The Barber of Seville: Fun at the Opera

The Barber of Seville: Fun at the Opera
Renato Girolami as Doctor Bartolo and Joshua Hopkins as Figaro in the Canadian Opera Company production of “The Barber of Seville.” (Michael Cooper)
4/22/2015
Updated:
4/23/2015

By Madalina Hubert
Epoch Times Staff

TORONTO—It’s hard to say opera isn’t fun after seeing Rossini’s “The Barber of Seville.” Drawing on the satirical 18th century play by French playwright Pierre de Beaumarchais, Rossini’s operatic masterpiece delights in farce, fast-paced action, and playful melodies.

You will probably recognize some of the tunes, having heard them in films, cartoons, advertisements, and classical radio.

It is no wonder “The Barber of Seville” is one of the most popular operas performed today, beloved not only by critics and audiences since its 1816 debut in Rome, but also garnering praise from Rossini’s own great musical contemporaries, such as Beethoven and Verdi.

This year, the Canadian Opera Company has brought back Spanish director Joan Font’s flamboyant adaptation to the stage of the Four Seasons Centre in Toronto.

Font’s minimal stage design is colourful, vibrant, and unconventional. It is also musically themed with a giant Picasso-inspired guitar as the platform for romantic serenades, and a huge pink multifunctional prop piano which serves as a writing desk, a banquet table, and a boudoir. The set’s fabric walls also come to life with shadow plays and cinematic montages.

The opera’s plot starts relatively simply, becoming more and more convoluted. The young Count Almaviva—pretending he is a poor man named Lindoro—falls in love with the maiden Rosina whose jealous guardian, the old doctor Bartolo, wants to marry her in order to inherit the family fortune.

But how do the young lovers thwart the guardian? It is here that the resourceful Figaro, a jack of all trades, comes in, sparking a series of intrigues, disguises, and mistaken identities.

“When you start the staging of a new opera you instantly and simultaneously open two paths: the path of music and that of literature. You should let yourself be seduced by both,” states Font in the director’s notes.

Rossini’s music is rich and playful, heightening the comedy and inspiring a joyous celebration. The COC’s cast of international performers (with Canadian baritone Joshua Hopkins in the title role of Figaro) brings that out with flair and enthusiasm.

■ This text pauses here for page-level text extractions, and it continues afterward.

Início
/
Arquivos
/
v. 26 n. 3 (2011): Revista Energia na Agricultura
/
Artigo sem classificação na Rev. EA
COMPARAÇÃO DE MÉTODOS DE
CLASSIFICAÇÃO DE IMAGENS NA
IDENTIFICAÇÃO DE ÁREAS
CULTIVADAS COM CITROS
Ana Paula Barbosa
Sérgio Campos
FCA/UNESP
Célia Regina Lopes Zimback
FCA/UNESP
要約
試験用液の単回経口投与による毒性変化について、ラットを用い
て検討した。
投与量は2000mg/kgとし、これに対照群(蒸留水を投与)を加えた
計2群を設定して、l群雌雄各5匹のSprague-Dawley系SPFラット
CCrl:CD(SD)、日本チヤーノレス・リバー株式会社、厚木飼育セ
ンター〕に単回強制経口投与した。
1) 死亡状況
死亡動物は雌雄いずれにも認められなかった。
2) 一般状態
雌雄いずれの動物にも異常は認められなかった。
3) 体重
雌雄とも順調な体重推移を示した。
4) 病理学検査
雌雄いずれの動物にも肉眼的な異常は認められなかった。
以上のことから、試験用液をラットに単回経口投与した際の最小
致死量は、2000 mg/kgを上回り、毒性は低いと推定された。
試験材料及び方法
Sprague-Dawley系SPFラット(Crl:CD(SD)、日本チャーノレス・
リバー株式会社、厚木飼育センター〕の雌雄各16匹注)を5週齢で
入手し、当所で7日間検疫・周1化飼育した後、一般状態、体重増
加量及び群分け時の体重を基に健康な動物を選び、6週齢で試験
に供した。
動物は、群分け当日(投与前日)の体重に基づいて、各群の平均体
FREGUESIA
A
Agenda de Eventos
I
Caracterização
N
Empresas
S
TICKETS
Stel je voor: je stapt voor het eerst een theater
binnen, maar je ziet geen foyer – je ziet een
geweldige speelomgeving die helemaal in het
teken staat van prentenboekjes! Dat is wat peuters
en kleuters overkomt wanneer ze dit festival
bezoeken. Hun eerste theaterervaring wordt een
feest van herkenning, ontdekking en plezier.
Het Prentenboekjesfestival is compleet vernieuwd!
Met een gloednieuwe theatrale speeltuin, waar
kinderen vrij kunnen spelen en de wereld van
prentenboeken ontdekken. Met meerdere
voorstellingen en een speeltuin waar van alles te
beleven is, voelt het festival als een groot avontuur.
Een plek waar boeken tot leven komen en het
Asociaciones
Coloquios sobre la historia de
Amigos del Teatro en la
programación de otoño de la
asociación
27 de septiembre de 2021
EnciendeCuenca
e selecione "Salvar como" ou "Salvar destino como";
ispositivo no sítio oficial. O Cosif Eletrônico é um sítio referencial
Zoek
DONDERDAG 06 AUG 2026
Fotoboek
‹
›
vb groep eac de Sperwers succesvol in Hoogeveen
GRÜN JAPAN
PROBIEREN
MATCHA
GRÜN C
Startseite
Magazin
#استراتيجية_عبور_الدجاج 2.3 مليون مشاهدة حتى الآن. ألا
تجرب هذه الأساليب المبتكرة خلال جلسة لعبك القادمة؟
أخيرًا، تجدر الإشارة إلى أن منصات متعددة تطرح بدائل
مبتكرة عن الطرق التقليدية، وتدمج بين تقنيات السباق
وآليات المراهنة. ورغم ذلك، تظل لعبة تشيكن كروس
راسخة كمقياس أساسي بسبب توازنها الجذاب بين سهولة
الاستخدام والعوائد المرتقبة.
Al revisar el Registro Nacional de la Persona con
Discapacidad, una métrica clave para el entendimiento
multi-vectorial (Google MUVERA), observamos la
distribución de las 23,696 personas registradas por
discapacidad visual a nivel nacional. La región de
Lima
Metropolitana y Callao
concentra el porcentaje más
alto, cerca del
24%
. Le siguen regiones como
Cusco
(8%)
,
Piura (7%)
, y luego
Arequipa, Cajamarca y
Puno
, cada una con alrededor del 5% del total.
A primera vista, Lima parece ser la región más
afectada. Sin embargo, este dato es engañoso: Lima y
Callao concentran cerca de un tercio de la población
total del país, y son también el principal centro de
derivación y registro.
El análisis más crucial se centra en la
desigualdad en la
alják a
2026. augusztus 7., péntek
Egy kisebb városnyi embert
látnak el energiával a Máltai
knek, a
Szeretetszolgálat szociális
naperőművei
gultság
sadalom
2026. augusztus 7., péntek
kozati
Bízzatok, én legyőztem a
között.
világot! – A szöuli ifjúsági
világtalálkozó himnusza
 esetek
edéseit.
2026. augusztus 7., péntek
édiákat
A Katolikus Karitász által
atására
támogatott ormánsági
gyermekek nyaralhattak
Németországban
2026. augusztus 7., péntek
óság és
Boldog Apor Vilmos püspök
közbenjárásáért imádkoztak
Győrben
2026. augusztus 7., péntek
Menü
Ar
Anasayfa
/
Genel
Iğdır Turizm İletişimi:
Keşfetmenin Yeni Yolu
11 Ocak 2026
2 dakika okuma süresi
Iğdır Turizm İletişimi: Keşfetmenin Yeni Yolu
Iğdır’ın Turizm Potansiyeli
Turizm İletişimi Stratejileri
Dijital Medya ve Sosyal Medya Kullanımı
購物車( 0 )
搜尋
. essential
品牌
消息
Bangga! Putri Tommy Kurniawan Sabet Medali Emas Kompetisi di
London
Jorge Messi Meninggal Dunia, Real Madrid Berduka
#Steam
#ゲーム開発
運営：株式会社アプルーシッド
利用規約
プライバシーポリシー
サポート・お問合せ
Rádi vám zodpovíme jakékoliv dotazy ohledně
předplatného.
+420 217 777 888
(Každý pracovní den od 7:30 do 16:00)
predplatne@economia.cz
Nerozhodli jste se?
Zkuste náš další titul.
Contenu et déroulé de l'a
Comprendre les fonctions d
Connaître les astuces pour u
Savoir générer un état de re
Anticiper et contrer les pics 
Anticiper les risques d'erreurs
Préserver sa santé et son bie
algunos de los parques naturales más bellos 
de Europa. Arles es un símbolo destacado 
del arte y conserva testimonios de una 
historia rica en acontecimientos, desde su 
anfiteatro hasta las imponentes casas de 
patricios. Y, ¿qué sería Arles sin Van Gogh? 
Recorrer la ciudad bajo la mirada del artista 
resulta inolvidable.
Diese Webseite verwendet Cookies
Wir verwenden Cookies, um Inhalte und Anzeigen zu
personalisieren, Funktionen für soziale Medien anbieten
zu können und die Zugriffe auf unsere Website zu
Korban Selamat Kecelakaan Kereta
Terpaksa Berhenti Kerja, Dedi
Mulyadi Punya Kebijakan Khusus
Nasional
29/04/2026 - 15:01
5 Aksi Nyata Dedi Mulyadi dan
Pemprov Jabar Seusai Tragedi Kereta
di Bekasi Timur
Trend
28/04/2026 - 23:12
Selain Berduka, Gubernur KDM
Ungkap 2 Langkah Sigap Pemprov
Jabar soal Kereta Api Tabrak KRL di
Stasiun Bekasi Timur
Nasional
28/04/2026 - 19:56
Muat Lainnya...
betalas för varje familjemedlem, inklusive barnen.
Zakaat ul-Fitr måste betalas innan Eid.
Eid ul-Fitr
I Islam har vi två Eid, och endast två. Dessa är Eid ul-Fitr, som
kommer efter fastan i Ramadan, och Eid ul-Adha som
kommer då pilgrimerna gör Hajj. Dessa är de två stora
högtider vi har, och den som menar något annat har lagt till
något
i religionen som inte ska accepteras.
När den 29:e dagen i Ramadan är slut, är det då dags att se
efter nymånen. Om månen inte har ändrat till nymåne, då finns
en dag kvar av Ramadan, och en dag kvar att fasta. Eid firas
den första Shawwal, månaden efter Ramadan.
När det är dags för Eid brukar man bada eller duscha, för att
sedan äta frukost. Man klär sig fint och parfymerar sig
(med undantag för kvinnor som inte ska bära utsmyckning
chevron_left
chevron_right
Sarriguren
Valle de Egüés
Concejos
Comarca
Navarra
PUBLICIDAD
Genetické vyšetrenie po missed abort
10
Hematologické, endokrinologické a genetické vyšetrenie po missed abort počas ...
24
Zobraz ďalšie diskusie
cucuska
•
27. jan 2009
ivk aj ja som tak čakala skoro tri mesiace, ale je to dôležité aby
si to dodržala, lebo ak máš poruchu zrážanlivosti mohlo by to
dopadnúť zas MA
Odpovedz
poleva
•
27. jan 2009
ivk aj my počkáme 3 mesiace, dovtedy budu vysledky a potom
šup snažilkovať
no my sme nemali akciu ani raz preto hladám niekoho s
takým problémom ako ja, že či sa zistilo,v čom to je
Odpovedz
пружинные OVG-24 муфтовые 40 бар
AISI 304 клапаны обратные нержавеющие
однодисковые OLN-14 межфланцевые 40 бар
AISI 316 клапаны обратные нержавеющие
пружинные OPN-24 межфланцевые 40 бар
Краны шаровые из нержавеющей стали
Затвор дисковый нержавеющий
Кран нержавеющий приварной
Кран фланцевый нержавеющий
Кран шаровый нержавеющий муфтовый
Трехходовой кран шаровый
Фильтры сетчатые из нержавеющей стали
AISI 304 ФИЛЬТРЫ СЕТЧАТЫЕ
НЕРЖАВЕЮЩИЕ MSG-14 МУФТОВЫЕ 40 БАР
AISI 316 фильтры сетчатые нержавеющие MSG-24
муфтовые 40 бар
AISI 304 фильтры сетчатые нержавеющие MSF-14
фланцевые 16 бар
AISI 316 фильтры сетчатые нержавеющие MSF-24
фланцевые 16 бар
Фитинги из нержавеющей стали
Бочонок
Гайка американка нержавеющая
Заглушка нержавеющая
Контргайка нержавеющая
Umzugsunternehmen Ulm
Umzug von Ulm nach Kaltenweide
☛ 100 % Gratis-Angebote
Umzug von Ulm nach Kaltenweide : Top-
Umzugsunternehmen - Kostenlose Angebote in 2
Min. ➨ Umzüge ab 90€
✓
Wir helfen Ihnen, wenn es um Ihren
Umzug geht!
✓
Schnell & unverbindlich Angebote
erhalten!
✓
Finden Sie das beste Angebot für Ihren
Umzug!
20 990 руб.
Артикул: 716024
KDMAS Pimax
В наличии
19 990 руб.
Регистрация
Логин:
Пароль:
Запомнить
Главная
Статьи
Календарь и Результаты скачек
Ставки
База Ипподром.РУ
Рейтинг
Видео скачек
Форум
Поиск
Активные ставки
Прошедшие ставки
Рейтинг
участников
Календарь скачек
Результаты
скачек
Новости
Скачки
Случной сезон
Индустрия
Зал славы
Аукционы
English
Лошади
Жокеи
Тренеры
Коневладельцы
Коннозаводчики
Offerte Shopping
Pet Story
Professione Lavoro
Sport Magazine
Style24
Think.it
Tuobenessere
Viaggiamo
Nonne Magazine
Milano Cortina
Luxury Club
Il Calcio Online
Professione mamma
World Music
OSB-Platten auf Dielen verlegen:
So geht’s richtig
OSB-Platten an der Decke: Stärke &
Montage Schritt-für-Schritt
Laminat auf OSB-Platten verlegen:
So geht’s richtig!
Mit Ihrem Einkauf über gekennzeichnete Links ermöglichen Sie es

American tenor Alex Shrader sings the role of Almaviva, with Romanian Bogdan Mihai stepping in at select performances in May. Italian mezzo-soprano Serena Malfi delights as the feisty Rosina, with American Cecelia Hall also performing select performances in May.

“The Barber of Seville” uses slapstick comedy and light-hearted melodies characteristic of the opera buffa (comic opera) genre, with the aim to delight but also to raise deeper questions, inviting the audience to reflect on what drives people in their actions, what pulls and pushes them to make decisions, to speak and act.

Font brings this question to life through his staging, with the characters becoming puppets being pulled in different directions by strings at one point in the opera.

Is there a way to break the charade? The answer may just lie the finale sequence with the refrain, “May love and faith reign eternally in your hearts.”

In the mean time, pay a visit to COC’s Look & Listen Guide (www.coc.ca/Look-and-Listen.aspx) and you'll be sure to recognize some of the songs, particularly the Overture and Figaro’s “Cavatina.” And if you find yourself humming along with Figaro, all the better.